Quatre mois après les inondations, la Ville de Verviers porte toujours les stigmates de la catastrophe. Dans le centre-ville, de nombreux commerces sinistrés affichent encore porte close. Face à des travaux qu’ils n’ont pas demandé et une situation financière qui devient préoccupante, une quinzaine de commerçants ont décidé d’entamer une procédure judiciaire afin d’obtenir réparations pour les dégâts subis. Une plainte contre X vient d’être déposée. 

Audrey Degrange

130 jours interminables, c’est ainsi que les commerçants verviétois résument leur situation. Fabian Bruwier est opticien dans le centre-ville et voici son commerce, des murs nus et une brique qui tente de sécher, les travaux sont longs tout comme les procédures.v« Moi, je suis locataire, il y a donc un propriétaire, détaille ce commerçant. Ce sont deux assurances différentes et il faut qu’on se mette d’accord. Alors si je ne charge personne, chacun veut payer le moins possible. Au final, on s’est est retrouvé mais ça a pris du temps et on arrive seulement au bout de nos soucis. »

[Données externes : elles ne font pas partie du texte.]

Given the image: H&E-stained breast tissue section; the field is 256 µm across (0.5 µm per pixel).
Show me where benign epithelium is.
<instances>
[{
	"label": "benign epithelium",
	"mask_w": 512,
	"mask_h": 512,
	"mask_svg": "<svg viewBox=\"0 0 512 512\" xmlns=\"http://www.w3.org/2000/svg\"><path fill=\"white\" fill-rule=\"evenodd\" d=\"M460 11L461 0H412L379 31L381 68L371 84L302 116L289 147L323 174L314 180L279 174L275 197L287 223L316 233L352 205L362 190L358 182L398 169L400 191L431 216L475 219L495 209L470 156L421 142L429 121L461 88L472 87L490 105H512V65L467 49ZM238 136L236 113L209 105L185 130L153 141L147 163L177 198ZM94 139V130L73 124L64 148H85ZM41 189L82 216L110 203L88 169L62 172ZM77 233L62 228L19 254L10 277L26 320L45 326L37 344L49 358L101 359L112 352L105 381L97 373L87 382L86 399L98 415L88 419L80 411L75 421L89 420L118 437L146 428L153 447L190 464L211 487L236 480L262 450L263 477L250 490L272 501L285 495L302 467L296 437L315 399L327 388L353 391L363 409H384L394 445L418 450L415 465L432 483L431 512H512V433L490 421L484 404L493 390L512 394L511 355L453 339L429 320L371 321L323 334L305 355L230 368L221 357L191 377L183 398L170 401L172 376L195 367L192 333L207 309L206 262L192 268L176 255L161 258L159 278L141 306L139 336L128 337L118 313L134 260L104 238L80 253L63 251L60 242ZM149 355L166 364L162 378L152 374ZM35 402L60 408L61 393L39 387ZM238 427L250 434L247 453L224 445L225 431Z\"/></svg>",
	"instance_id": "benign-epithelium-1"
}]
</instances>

S’il a pu reprendre ses activités dans un container, ce n’est pas le cas de tous. Plusieurs commerces ont définitivement fermé leurs portes. D’autres tentent aujourd’hui l’impossible pour rouvrir pour les fêtes. Face à ce constat, l’Union des commerçants de Verviers a décidé de saisir la Justice. « D’abord, c’est un message, nous n’étions pas censé vivre cela, explique Luc Demarche, le Président de l’Union des commerçants – Shop’in Verviers. Et puis, zut quoi ! C’est un coup de poing sur la table pour dire, la prochaine fois, il faudrait mieux gérer cela. L’autre aspect concerne les assurances. Si elles nous remboursent à 100%, il y a des choses qui ne sont pas reprises comme ces moments où nous n’avons pas pu ouvrir car inondés. Ce manque à gagner, les assurances ne le prennent pas en compte. »

Pour ces tracas qu’ils n’ont pas demandé, une quinzaine de commerçants veulent donc réparation. Jeudi dernier, une plainte a été déposée contre X. 3 chefs d’accusation ont été retenus. Les premiers, la destruction et la dégradation mobilière et immobilière. « Certains commerçants ne sont pas assurés, détaille Jacques Piron, Avocat au cabinet APM Law. Certains vont obtenir une indemnisation partielle ou totale de leur assurance ou du fond de calamité. Pour ceux qui n’ont pas d’assurance, ces points doivent être indemnisés par quelqu’un. Il y a aussi, dans la question de la responsabilité, la perte d’exploitation. Elle n’est couverte par les assurances et vous le voyez de nombreux commerces n’ont pas encore rouvert donc ce sont des pertes colossales alors qu’ils ont toujours des frais fixes comme des loyers à payer. »

La notion d’omission ou de non assistance à personne en danger sera elle aussi au centre des débats. « Pour faire une simple analogie, la personne qui tombe à l’eau, vous avez plusieurs solutions, soit vous plongez pour essayer de la sauver, soit vous appelez les secours, soit vous ne faites rien et c’est un peu essayer de démêler ces trois positions, que s’est-il passé ? Est-ce qu’on n’a rien fait, a-t-on appelé les secours en le regardant se noyer ou est-ce que quelqu’un a réellement plongé ? », s’interroge Romain Oger, Avocat au cabinet APM Law

Car pour l’Union des commerçants, si la Nature a bon dos, elle ne peut expliquer l’entièreté des dégâts occasionnés. Ce jeudi, la plainte sera officiellement validée par un juge d’instruction liégeois. La procédure suivra ensuite son cours.